Caution is justified with prolonged use of acetaminophen at high doses, particularly in alcohol users. In cohort studies with women and men, acetaminophen has been associated with an increased risk of incident hypertension.^12,13 In case-control studies, long-term use has also been dose-dependently associated with an increased risk of chronic renal failure.^14,15

Nonselective NSAIDs: Keep GI risks in mind
All nonselective NSAIDs, when administered at equivalent therapeutic doses (same degree of COX inhibition), appear to have comparable efficacy in relieving OA pain. Analgesia is dose dependent, which enables patients to start therapy at lower over-the-counter (OTC) doses and escalate to higher prescription doses as needed.³ The OTC dose range of ibuprofen is 200 to 400 mg 3 times a day, to a maximum of 1200 mg/d;¹⁶ the maximum prescription dose is 3200 mg/d.¹⁷ Similarly, the maximum dose of OTC naproxen is 660 mg/d,¹⁸ although by prescription it can be given up to 1500 mg/d.¹⁹

FAST TRACK

With nonselective NSAIDs, patients should start therapy at the lowest effective OTC dose and increase as needed to prescription doses.

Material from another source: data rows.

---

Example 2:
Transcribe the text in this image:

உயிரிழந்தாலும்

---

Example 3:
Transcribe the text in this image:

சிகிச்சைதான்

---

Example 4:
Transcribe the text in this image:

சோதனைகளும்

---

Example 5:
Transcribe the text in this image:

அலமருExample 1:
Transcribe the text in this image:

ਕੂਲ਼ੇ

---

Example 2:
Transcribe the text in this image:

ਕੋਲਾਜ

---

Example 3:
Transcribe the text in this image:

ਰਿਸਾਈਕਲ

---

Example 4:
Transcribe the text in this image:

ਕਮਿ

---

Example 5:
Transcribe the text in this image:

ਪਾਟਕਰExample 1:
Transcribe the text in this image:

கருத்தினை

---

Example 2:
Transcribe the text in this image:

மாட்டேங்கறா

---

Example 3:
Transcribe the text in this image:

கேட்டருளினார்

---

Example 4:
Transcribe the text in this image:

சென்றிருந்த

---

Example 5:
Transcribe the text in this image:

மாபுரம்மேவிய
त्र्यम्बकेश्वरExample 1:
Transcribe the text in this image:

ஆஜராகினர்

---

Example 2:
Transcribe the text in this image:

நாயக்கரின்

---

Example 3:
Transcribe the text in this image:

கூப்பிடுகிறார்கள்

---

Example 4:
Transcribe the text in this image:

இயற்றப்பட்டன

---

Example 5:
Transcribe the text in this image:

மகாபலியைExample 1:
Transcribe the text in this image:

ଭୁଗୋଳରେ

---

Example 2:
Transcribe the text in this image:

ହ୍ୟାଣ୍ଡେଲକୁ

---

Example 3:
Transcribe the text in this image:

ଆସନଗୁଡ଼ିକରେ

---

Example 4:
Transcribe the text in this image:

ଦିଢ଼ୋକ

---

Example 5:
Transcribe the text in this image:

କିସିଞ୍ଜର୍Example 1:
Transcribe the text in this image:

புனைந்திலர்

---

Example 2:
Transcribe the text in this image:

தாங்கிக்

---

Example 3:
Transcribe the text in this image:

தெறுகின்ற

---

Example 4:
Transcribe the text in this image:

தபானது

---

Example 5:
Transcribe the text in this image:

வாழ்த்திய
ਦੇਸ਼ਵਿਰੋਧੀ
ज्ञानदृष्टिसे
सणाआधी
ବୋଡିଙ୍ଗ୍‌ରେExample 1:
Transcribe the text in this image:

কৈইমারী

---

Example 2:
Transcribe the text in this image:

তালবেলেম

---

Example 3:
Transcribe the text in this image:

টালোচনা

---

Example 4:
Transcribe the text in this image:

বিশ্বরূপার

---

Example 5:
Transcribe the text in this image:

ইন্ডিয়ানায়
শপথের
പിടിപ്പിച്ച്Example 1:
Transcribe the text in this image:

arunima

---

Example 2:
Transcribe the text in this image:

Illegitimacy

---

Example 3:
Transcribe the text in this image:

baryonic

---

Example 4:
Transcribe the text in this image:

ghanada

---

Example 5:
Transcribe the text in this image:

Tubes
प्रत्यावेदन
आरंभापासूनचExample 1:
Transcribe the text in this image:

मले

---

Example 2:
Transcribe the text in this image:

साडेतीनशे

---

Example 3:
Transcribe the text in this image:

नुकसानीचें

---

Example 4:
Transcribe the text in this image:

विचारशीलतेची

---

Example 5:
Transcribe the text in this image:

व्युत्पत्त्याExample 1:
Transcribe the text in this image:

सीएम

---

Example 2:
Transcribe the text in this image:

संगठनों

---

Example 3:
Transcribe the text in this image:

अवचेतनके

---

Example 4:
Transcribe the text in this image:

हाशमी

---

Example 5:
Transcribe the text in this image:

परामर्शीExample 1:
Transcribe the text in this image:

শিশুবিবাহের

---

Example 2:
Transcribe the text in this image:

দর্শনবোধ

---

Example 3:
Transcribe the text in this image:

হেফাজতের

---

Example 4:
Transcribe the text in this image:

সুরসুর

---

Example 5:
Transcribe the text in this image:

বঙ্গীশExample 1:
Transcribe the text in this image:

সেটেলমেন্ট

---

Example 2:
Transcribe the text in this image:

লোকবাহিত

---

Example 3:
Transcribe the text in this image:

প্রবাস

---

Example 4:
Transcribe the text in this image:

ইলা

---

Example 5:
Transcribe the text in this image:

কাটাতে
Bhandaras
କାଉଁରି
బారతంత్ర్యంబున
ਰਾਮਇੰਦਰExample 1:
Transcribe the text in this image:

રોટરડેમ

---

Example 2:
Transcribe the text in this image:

NSAIDs confer a dose-related risk for GI adverse events, including ulcers and bleeding. Patients with a history of ulcers and those at advanced age are at greater risk;²⁰ those with a history of an ulcer bleed are at the greatest risk for an adverse event. Also at increased risk are those taking high doses of an NSAID, multiple NSAIDs (eg, concomitant low-dose aspirin), or anticoagulant or antiplatelet agents.²¹

Recent data suggest that nonselective NSAIDs, with the exception of naproxen, may increase CV risk on a level seen with COX-2–selective inhibitors.^22,23 In a meta-analysis of 91 randomized active-controlled trials, a comparison of COX-2–selective inhibitors and non-naproxen nonselective NSAIDs showed no significant difference in the risk of myocardial infarction (MI) (relative risk [RR]=1.20; 95% confidence interval [CI], 0.85–1.68); however, COX-2–selective inhibitors had an increased risk compared with naproxen (RR=2.04; 95% CI, 1.41–2.96).²³ In another meta-analysis of 11 observational studies, naproxen reduced the risk of MI compared with COX-2–selective inhibitors and other nonselective NSAIDs (RR=0.86; 95% CI, 0.75–0.99).²² An increased risk of incident hypertension has been associated with frequent NSAID use in cohort studies in women and men.^12,13

COX-2–selective NSAIDs: Good on gut, but increase MI risk
COX-2–selective NSAIDs lower the incidence of upper GI tract complications compared with nonselective agents, while maintaining comparable efficacy in pain relief, both when used alone (without concomitant aspirin therapy)^20,24,25 and in combination with PPIs.^26,27

FAST TRACK

COX-2–selective NSAIDs lower the incidence of upper GI tract complications compared with nonselective agents, while maintaining comparable efficacy in pain relief.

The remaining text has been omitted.